What to do: Output nothing but the lines from the line with "- **前端框架**: 原生JavaScript" through the end of the listing below, both ends included.

Data:
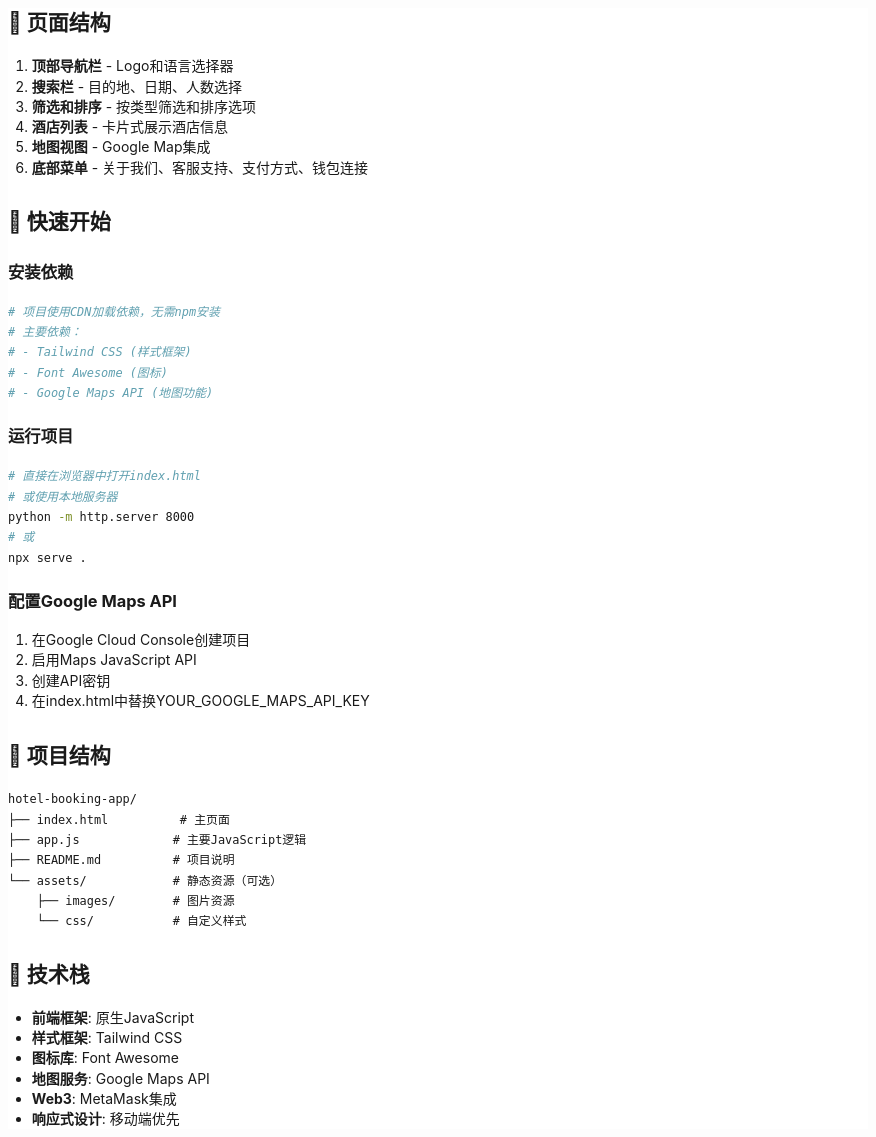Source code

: ## 📱 页面结构

1. **顶部导航栏** - Logo和语言选择器
2. **搜索栏** - 目的地、日期、人数选择
3. **筛选和排序** - 按类型筛选和排序选项
4. **酒店列表** - 卡片式展示酒店信息
5. **地图视图** - Google Map集成
6. **底部菜单** - 关于我们、客服支持、支付方式、钱包连接

## 🚀 快速开始

### 安装依赖
```bash
# 项目使用CDN加载依赖，无需npm安装
# 主要依赖：
# - Tailwind CSS (样式框架)
# - Font Awesome (图标)
# - Google Maps API (地图功能)
```

### 运行项目
```bash
# 直接在浏览器中打开index.html
# 或使用本地服务器
python -m http.server 8000
# 或
npx serve .
```

### 配置Google Maps API
1. 在Google Cloud Console创建项目
2. 启用Maps JavaScript API
3. 创建API密钥
4. 在index.html中替换YOUR_GOOGLE_MAPS_API_KEY

## 📁 项目结构

```
hotel-booking-app/
├── index.html          # 主页面
├── app.js             # 主要JavaScript逻辑
├── README.md          # 项目说明
└── assets/            # 静态资源（可选）
    ├── images/        # 图片资源
    └── css/           # 自定义样式
```

## 🔧 技术栈

- **前端框架**: 原生JavaScript
- **样式框架**: Tailwind CSS
- **图标库**: Font Awesome
- **地图服务**: Google Maps API
- **Web3**: MetaMask集成
- **响应式设计**: 移动端优先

Output for this task:
- **前端框架**: 原生JavaScript
- **样式框架**: Tailwind CSS
- **图标库**: Font Awesome
- **地图服务**: Google Maps API
- **Web3**: MetaMask集成
- **响应式设计**: 移动端优先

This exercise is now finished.